3 of 5 stars.
Societal collapse could arrive in one of many forms. Then, naturally, survivors would regroup, no doubt changed by the experience and the new reality.
This tale provides a very narrow snapshot of one man’s post-apocalyptic view from outside London. The economy and agrarian support system has dissipated throughout Europe in the wake of the extinction of the bees. Before the bees died, the apian fever they spread killed millions . . . of women. The narrator is one of several brothers, most of whom have had to leave for China, Macao or Dubai to find work. Only brother Ned, who inherited the farm, landed a wife. And then multiple wives, as only large estate holders attract and can afford women. Ned has a houseful of sons now, but he’s dying.
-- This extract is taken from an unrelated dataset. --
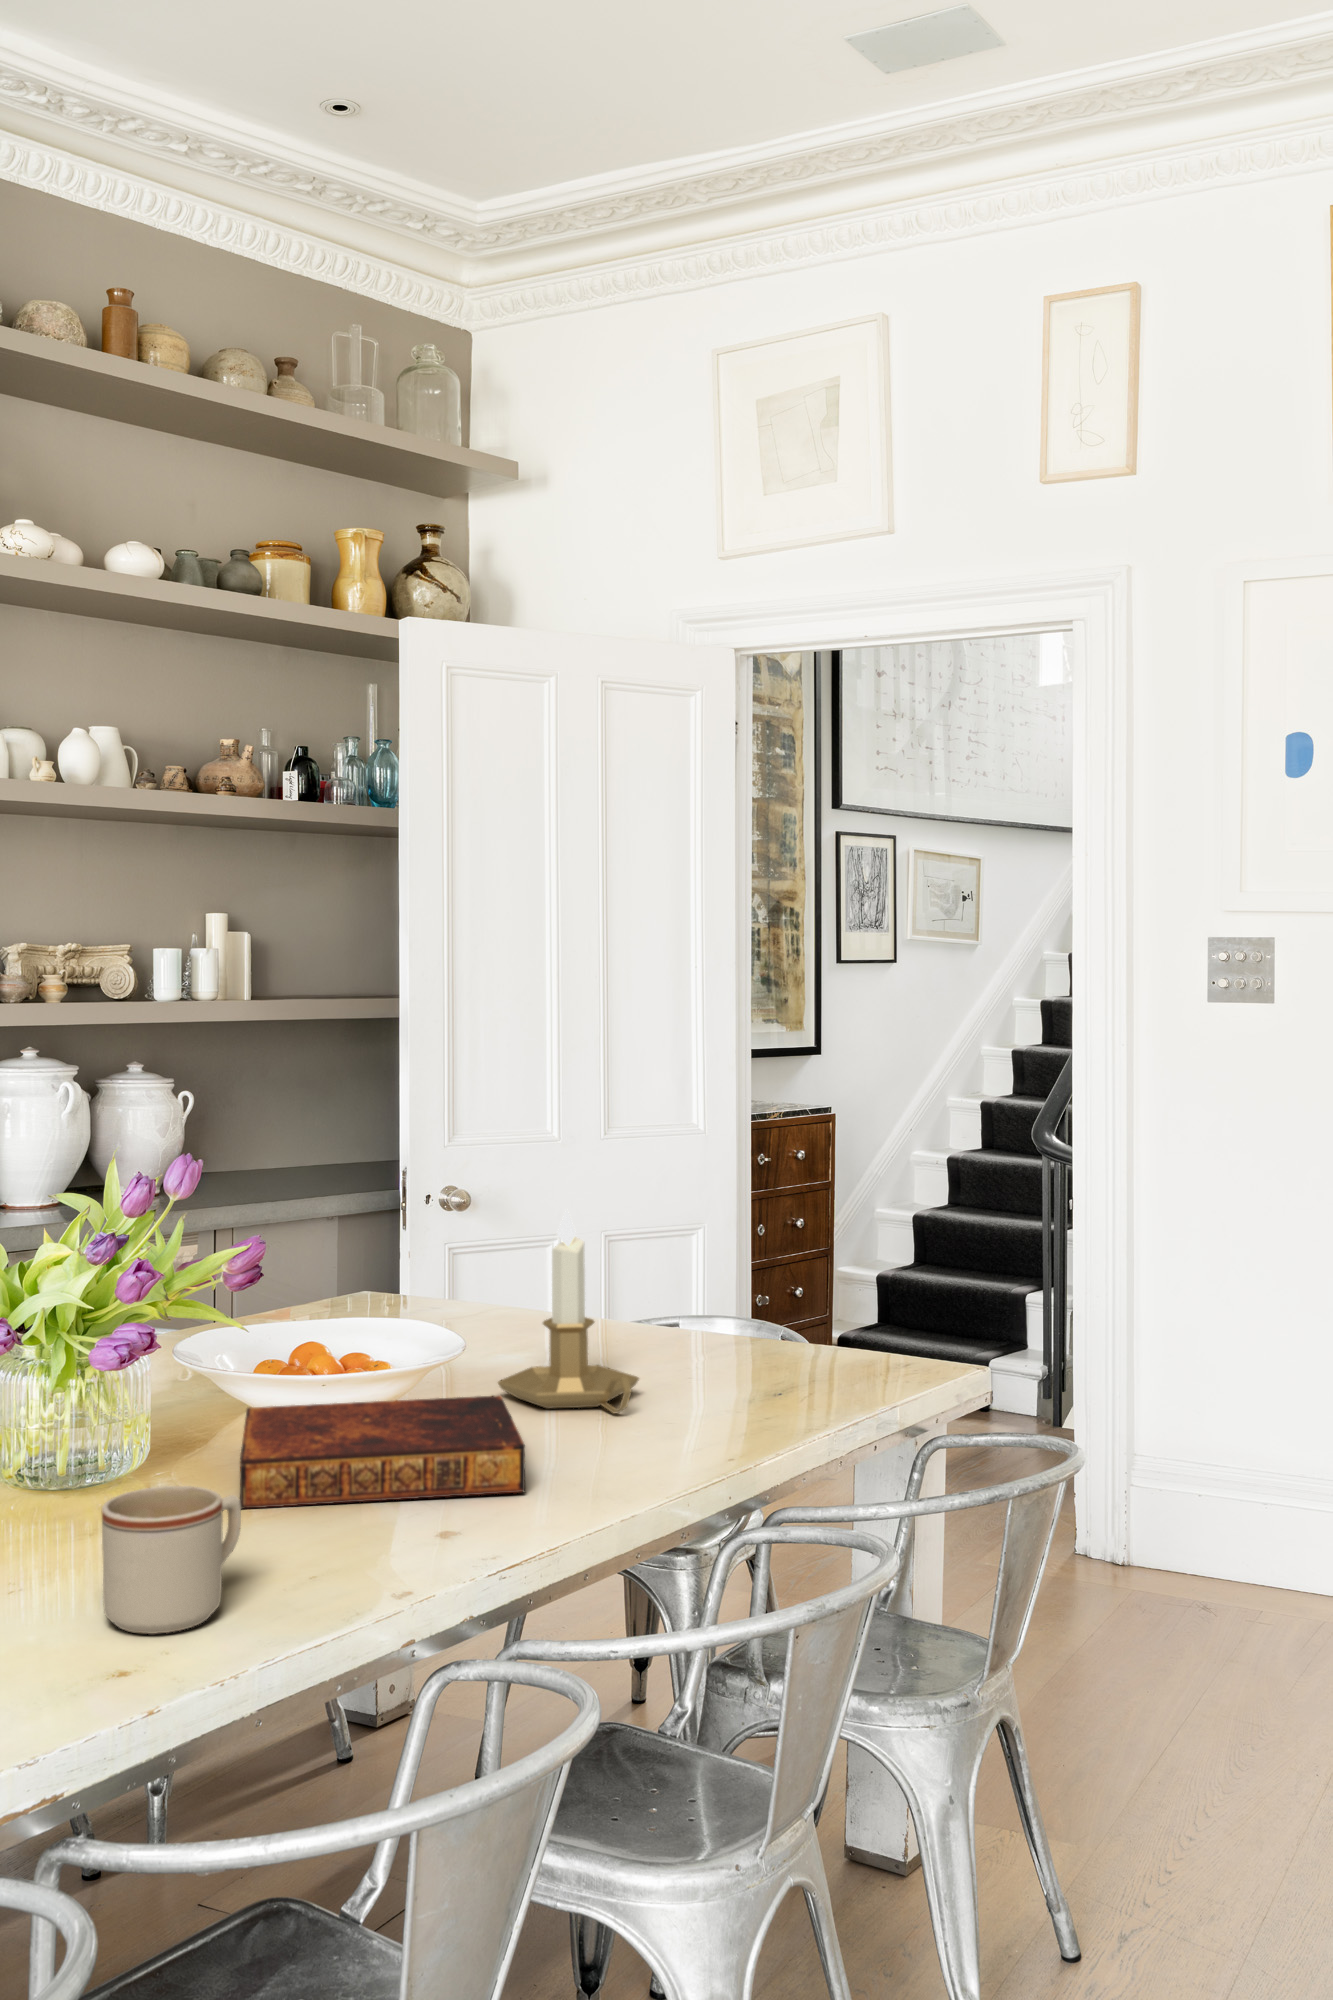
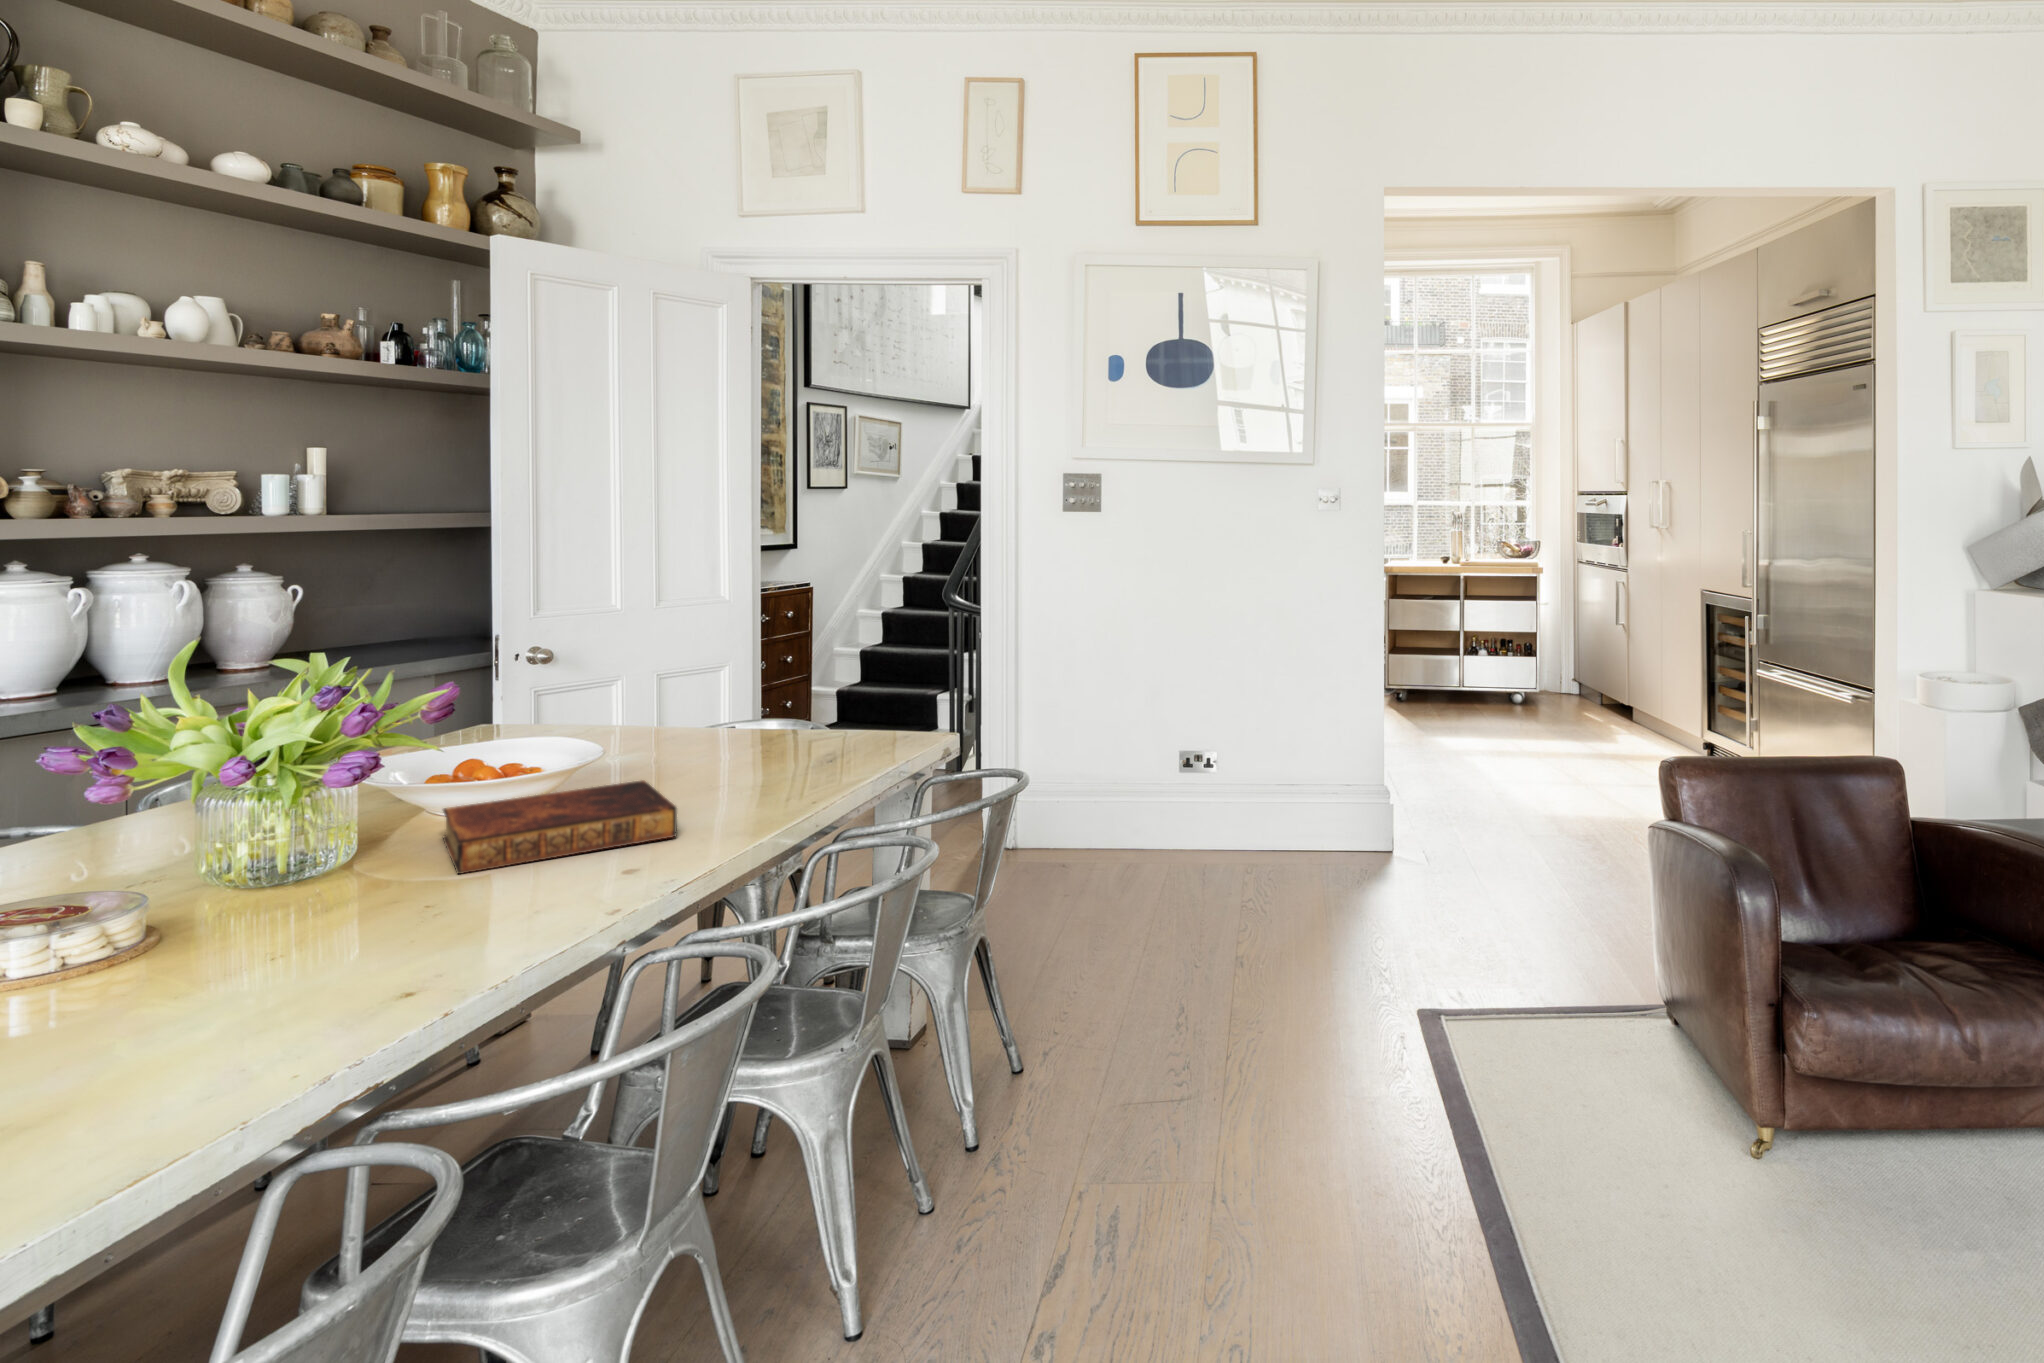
candlestick: present [498,1211,639,1413] -> none [630,655,735,787]
mug: present [102,1486,241,1634] -> none [380,855,487,958]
The narrator doesn’t regret his lack of kids and wives–he’s convinced himself–because he works for the greater good. His job is to oversee the fleet of drones protecting England’s agrarian coast from Irish, French and Belgian raiders.
This world could be expanded upon and layered up with a plot to really explore the gender disparity and resource collapse.
This tale appears in a couple “best of” anthologies. The Best Science Fiction and Fantasy of the Year, Volume 10 edited by Jonathan Strahan, I received from Netgalley. The Year’s Best Science Fiction & Fantasy: 2016 edited by Rich Horton, I received directly from Prime Books.